A drawback besides recharging? Price. GM executives have tossed around a ballpark figure of $40,000 or more, saying the car will require tax incentives to attract more than the well-heeled.

"The industry is moving at lightning speed to respond to what consumers want, but these things aren't going to be cheap," Global Insight analyst John Wolkonowicz said, citing the more powerful but also more volatile lithium-ion batteries in Volt. He said it could take years before the Volt comes down to $25,000 to $30,000, the heart of the market.

Mark Duvall, head of transportation technology development for the Electric Power Research Institute, predicts plug-ins could command more than half of the U.S. market by 2050.

"The price of fuel now is where if you go out and buy a midsize car, over time you'll pay more for gasoline than you will for the car," Duvall said, and plug-ins have the potential to eliminate much of that expense.

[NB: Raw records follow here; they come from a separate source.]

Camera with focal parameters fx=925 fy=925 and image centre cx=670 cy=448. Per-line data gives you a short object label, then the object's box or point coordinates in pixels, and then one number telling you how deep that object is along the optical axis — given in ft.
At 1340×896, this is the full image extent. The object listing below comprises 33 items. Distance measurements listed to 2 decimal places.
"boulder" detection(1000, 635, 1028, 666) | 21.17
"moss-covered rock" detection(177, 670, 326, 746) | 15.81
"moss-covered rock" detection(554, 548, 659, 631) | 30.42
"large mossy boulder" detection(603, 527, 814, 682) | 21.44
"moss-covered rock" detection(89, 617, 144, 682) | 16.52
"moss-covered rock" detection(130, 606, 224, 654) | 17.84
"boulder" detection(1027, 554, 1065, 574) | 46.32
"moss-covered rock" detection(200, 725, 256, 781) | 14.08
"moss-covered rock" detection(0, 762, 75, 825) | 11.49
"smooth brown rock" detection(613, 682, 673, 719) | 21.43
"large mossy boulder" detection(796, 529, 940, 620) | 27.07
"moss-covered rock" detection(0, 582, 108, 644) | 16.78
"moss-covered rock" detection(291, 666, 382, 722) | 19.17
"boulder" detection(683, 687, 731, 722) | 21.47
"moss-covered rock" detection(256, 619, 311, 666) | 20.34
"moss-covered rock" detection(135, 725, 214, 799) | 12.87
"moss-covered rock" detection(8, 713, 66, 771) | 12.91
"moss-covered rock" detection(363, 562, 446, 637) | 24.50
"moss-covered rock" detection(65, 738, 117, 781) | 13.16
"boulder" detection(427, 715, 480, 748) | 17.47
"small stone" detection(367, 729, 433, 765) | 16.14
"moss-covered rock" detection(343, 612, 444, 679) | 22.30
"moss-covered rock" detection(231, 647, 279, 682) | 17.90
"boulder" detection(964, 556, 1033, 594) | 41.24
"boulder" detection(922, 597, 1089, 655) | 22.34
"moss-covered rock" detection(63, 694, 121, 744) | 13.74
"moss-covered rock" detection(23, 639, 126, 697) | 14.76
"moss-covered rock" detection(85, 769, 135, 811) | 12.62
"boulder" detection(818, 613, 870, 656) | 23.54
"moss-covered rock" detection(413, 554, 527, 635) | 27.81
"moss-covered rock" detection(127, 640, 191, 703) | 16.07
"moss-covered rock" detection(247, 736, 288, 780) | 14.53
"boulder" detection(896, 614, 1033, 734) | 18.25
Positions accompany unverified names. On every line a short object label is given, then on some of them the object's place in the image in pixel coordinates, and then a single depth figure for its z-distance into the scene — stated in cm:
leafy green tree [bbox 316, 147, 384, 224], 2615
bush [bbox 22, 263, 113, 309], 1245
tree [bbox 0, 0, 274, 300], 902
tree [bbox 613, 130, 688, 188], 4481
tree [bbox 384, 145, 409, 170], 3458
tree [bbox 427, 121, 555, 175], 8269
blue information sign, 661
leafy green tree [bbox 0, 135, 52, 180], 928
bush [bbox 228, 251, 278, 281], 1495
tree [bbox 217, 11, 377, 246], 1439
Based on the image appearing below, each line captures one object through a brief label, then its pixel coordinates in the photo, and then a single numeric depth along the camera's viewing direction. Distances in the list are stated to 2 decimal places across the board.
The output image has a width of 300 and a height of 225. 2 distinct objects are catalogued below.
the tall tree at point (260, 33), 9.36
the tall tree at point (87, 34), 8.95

"As the cost comes down they'll become mainstream, high volume," he said.

ComEd residential customers pay an average of 11.6 cents per kilowatt hour. But GM estimates the national average cost of a kilowatt hour of electricity at 10 cents, and says Volt can be recharged with eight kilowatt hours, making the average daily cost 80 cents.

"After a week, you've spent $5.60 if you stay within the [40-mile] range," GM's Gross said. "That's what's in it for the consumer."

Said Al-Hallaj, head of renewable energy programs at the Illinois Institute of Technology, also expects demand to grow. Electric vehicles are "the only sustainable solution" because electricity can be generated from solar, wind, coal, nuclear and other sources, he said.

Al-Hallaj said the cost of gas and concern for the environment are rapidly changing the American mind-set, making them open to plug-ins and other alternatives to internal combustion.

"People are driving scooters here now," he said. "You used to see them only in places like India."